Le indagini sulla sanguinosa rapina hanno avuto fasi alterne: un uomo è stato condannato nel 1991 a ventisette anni di carcere, altri presunti componenti della banda, poi scagionati durante il processo, hanno finito i loro giorni tragicamente. Sullo sfondo restano le ferite ancora aperte della famiglia di Carmelo Russo e di quell’unico figlio al quale lo Stato non ha voluto riconoscere ciò che lui pensa essere un suo diritto: “…Infatti dagli elementi istruttori acquisiti non è emersa la prova che l’omicidio del Sig. Russo Carmelo sia riconducibile a fenomeni di criminalità organizzata…”, si legge nelle risposta che gli ha inoltrato la Prefettura di Messina nel 1994. Evidentemente cinque rapinatori tutti assieme non costituiscono un’organizzazione criminale, e viene escluso apriori che possano appartenere ad un’organizzazione di questo tipo. Per cui Nino Russo, che a vent’anni vide suo padre morire su una cassetta di frutta per colpa di una maledetta rapina, non può accampare diritti. E nel Paese in cui si investono miliardi per i pentiti e dove i falsi invalidi imperano, è tutto dire….
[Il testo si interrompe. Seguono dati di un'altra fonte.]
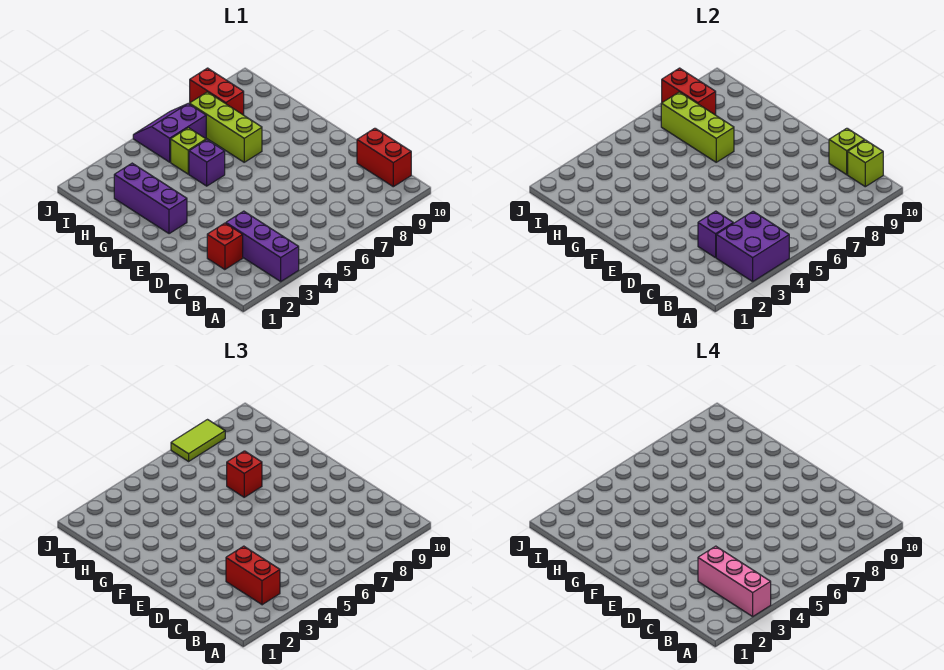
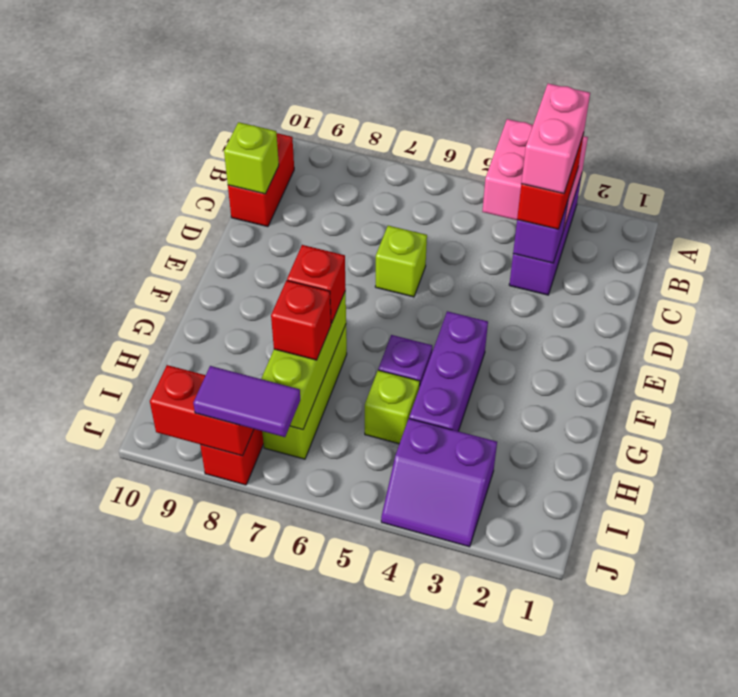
purple brick A3:B4 level 2 -> pink brick A3:B4 level 2
pink brick A3:C3 level 4 -> pink brick B3:C3 level 4
lime brick B10 level 2 -> lime brick D6 level 1
red brick C2 level 1 -> red brick H7 level 3
purple brick F2:H2 level 1 -> purple brick F4:H4 level 1
purple slope I5:J6 level 1 top I -> purple slope I3:J4 level 1 top I
red brick I8:J8 level 2 -> red brick J8:J9 level 2
lime tile J7:J8 level 3 -> purple tile J7:J8 level 3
Ma Nino Russo non si è demoralizzato e nel 1997 ha riproposto al Prefetto, che sta riesaminando il fascicolo in questi giorni, la sua tragedia familiare, appellandosi alla legge regionale che regola la materia e ad una sentenza del Consiglio di Giustizia Amministrativa che, tra l’altro, recita a proposito dei destinatari dei benefici: “… si sono volute indicare le persone che, a cagione di azioni di mafia o di criminalità organizzata, hanno perso la vita incolpevolmente, tanto se queste siano rimaste coinvolte nei fatti casualmente (ad esempio in una sparatoria…)…”. E nella fattispecie Carmelo Russo ha perso la vita al posto di un Maresciallo dei carabinieri.